• [TEXTO FACILITADO]
Papá Suárez

28 de noviembre 2025 - 03:07

Muchos creemos que el día que resume la Transición es el 23-F. Es un día lleno de símbolos, con un pie en el pasado y otro en la luz: la vuelta de las armas a las cortes, con Tejero y sus secuaces taladrando las alegorías del techo; Suárez, Gutiérrez Mellado y Carrillo exponiéndose a las balas, un gesto cuya densidad intuyó e indagó Javier Cercas; el joven rey enfrentándose a los militares vestido de militar.

También la miniserie Anatomía de un instante está llena de este tipo de imágenes. Por ejemplo, cuando Gutiérrez Mellado visita a un Suárez perdido, sin apoyos aparentes, rumiando su dimisión como remedio desesperado al ruido de los espadones, en un despacho a medio hacer, en el rincón más escondido de la Moncloa, tras un cristal translúcido que apenas deja ver su silueta. O cuando ya de noche entran en el cuarto donde duerme uno de sus hijos, y el militar le dice que le ha colocado dos sillas para que no se caiga al suelo, o cuando más tarde, a solas con el chico en los jardines, ve con terror cómo el niño trastea con una granada tirada no se sabe de dónde. La granada no estalla, pero podría haberlo hecho. Ese niño que duerme sobre el vacío, ese frágil cuerpo que puede saltar en pedazos, es España.

• [DATOS APORTADOS]
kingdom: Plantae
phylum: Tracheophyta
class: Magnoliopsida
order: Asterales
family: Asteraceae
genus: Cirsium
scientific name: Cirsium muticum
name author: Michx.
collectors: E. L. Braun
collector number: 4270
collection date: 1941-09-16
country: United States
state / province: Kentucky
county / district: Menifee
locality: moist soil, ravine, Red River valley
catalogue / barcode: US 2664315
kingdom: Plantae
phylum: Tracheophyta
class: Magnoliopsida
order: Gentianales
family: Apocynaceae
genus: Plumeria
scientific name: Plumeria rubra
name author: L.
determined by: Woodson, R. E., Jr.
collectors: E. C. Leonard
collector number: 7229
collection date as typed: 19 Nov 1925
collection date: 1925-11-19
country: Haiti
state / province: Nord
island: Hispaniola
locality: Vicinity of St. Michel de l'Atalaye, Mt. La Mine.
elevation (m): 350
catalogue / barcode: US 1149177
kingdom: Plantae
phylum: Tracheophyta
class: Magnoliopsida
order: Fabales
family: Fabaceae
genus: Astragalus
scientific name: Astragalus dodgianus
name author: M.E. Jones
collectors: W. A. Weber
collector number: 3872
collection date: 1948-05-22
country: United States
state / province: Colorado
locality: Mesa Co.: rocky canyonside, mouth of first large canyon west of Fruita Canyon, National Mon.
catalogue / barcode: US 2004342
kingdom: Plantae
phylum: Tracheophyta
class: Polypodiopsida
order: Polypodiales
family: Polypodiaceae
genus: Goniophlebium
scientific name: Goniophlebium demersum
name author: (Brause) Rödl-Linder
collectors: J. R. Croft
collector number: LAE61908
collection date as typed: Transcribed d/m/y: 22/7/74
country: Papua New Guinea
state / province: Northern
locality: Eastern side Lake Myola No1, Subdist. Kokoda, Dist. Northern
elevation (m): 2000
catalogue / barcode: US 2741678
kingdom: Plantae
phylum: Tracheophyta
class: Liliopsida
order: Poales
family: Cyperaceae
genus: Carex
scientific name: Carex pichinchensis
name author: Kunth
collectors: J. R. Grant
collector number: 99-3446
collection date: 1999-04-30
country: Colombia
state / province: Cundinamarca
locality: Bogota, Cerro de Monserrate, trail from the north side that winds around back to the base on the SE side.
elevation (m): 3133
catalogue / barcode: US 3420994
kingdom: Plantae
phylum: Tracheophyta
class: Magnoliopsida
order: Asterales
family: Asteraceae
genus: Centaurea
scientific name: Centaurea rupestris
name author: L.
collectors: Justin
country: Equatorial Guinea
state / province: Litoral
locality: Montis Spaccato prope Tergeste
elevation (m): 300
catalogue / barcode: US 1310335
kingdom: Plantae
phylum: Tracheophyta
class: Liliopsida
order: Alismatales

• [QUÉ HACER]
Escribe la continuación del artículo sobre Suárez y el 23-F, empezando justo después de su última oración.

• [RESULTADO DEL EJERCICIO]
Quizás en el lenguaje, tierra de símbolos, es donde más se percibe la provisionalidad que esos años habitamos, el fino hilo que nos unía a un futuro democrático y que tantos miedos, fuerzas y muertos podían cortar. Ante el rechazo de los demás, Suárez anuncia su dimisión en un discurso televisado. La forma y el fondo de su intervención, que hablan de responsabilidad y de servicio a los demás, aspiran a lo bello y a lo bueno. A mitad del discurso, un reloj canta la hora. Es la hora de todos.

Del mismo modo que Klemperer vinculó el abuso de la lengua alemana bajo el nazismo con el destino de sus hablantes, uno percibe que, de forma inversa, en aquellos años cargados de historia y de significación, la lengua de Suárez guardaba los elevados sueños del país, sus renuncias y sacrificios, su idea de Estado, absolutamente improbable en la España de entonces. Creía en la unión de la ética y la estética. Tenía todo un país guardado en los labios. Un país en el que los de ahora, rodeados de ruido y egotismo y fingimientos, huérfanos de ideales, nos sentiríamos mudos, perdidos, extranjeros.